The study of kidney disease is complicated, because the pathogenesis is often undetected, the disease may be acute or chronic in nature, the genetic composition of the host leads to different clinical syndromes, and multiple organs are often involved at the same time. In order to study disease susceptibility, mechanism, prognosis and potential therapies, the use of animal experimental models has proven to be invaluable.
Although cells grown in vitro (that is, in culture) cannot fully replicate the in vivo environment, they have several major advantages. These include the ability to directly study mechanical events, control the environment so that specific hypotheses can be tested, and can perform multiple experiments to verify initial observations. Although it may be obvious, the use of podocytes is essential to study podocyte-related events in culture. Therefore, although the information is abundant, the use of other cells such as human embryonic kidney cell lines, COS, and mouse embryonic fibroblasts (MEF) to study podocytes is not completely representative. It is necessary to confirm the functional relevance of these new interactions in podocytes in order to generalize these findings to podocytes.
The differentiation of primary human and rat podocytes leads to rapid growth arrest. Although this reflects a mature in vivo counterpart, it limits cell culture capacity because passage cells that do not increase in number are technically problematic. In short, unlicensed conditions cause the growth of most podocytes to stagnate within 6 days and induce many characteristics of differentiated podocytes. Both proliferating and differentiated podocytes express WT-1. During the differentiation process, the orderly arrangement of actin fibers and microtubules begins to extend into the process of forming cells, reminiscent of the podocyte process in the body. Similar to the primary culture, cytoskeleton rearrangement and process formation are accompanied by the onset of synaptopod protein expression. In addition, electrophysiological studies have shown that differentiated murine podocytes respond to bradykinin through changes in intracellular calcium concentration.
Podocytes in culture are now widely used to study almost all aspects of podocyte biology in health and disease.
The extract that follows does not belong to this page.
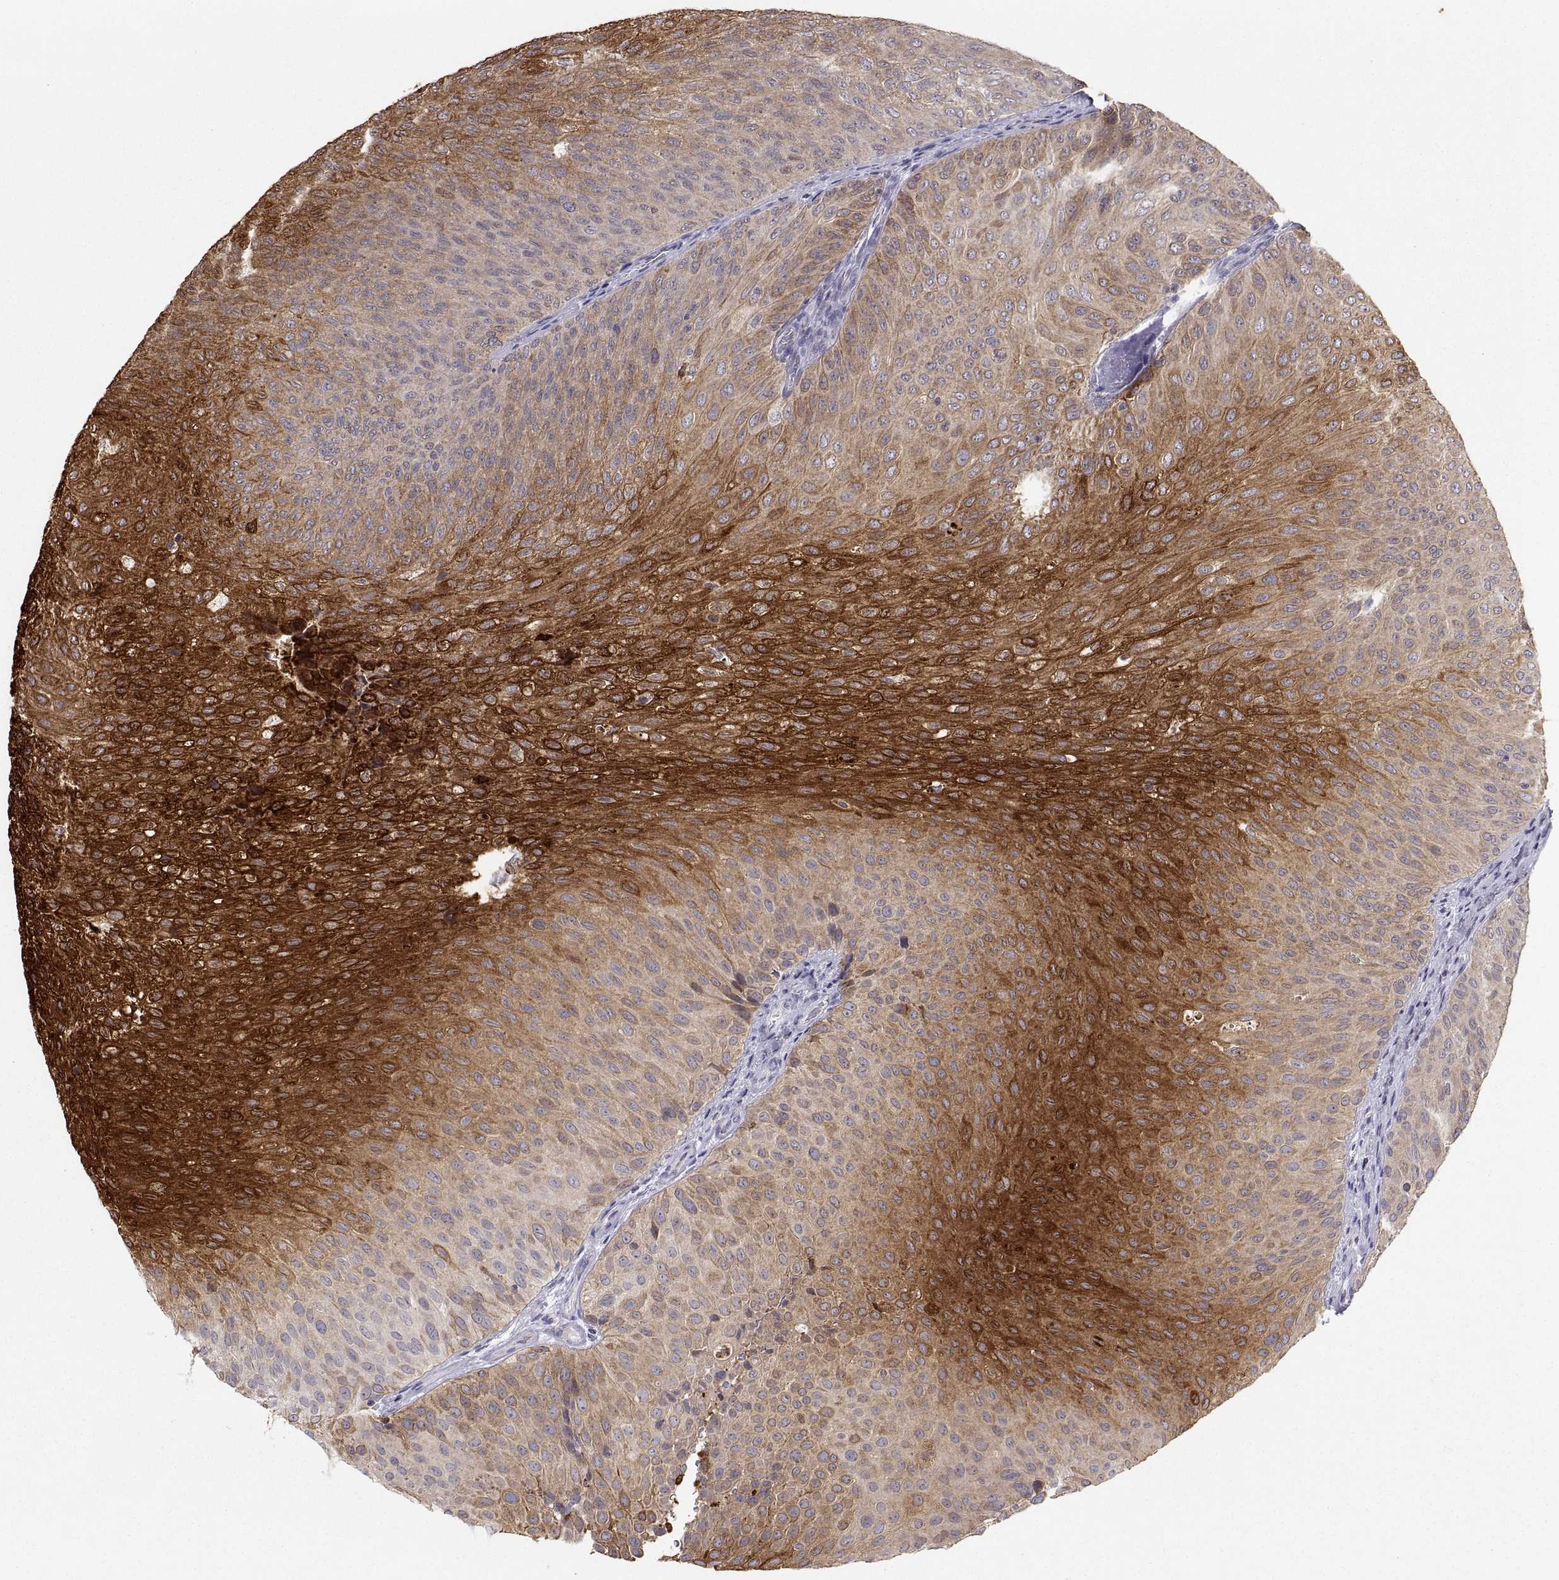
{"staining": {"intensity": "strong", "quantity": "25%-75%", "location": "cytoplasmic/membranous"}, "tissue": "urothelial cancer", "cell_type": "Tumor cells", "image_type": "cancer", "snomed": [{"axis": "morphology", "description": "Urothelial carcinoma, Low grade"}, {"axis": "topography", "description": "Urinary bladder"}], "caption": "Immunohistochemical staining of human urothelial cancer exhibits high levels of strong cytoplasmic/membranous expression in about 25%-75% of tumor cells.", "gene": "ERO1A", "patient": {"sex": "male", "age": 78}}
These innovative research by laboratories around the world include the regulation of the cytoskeleton, cell cycle, and podocyte channel physiology. Cultured podocytes have been successfully used to gain mechanical insight into the role of podocytes in the pathogenesis of diabetes and the study of human immunodeficiency virus-related nephropathy.
Gene expression and gene silencing are valuable tools for understanding podocyte biology. However, like other post-mitotic cells (such as neurons or cardiomyocytes), the transfection efficiency of podocytes is relatively low, and the transfection efficiency of cells grown under permissible conditions is usually between 10% and 20%. In the past few years, a series of new transfection reagents have been introduced, which can successfully transfect podocytes, especially green fluorescent protein or other marker proteins, to display transfected cells. Due to the loss of expression in daughter cells after mitosis, transient transfection is not ideal for podocytes under growth permitting conditions. However, transient transfection is easier to perform and less time-consuming than stable transfection or viral transfection.
Viral transduction is becoming an ideal method to change gene expression in cultured podocytes. Viral transduction is achieved by transfecting an expression vector into a cell line that produces viral particles. The virus particles are shed into the culture medium and then transferred to the podocytes for infection. Viral transduction combines the advantages of stable transfection, including continuous expression and selective ability, to introduce cells better than transient transfection. In addition, the media containing virus particles can be frozen for later use. Most importantly, viral transduction of cDNA or shRNA, for example, through retrovirus, adenovirus, or lentiviral vectors, can also be achieved in growth-stagnated and differentiated podocytes maintained under non-licensed conditions.
With the rapid discovery and exciting pace of new podocyte genes, several transgenic mice have been produced. Therefore, it is not surprising that there are more and more wild-type and knockout mice, and wild-type and genetically modified human podocyte cell lines that can be used for cell culture research. Several other new podocyte cultures are now available, including co-culture studies of podocytes and glomerular endothelial cells in an attempt to better study permeability, podocytes cultured in Matrigel to obtain three-dimensional effects, or culture podocytes isolated from urine.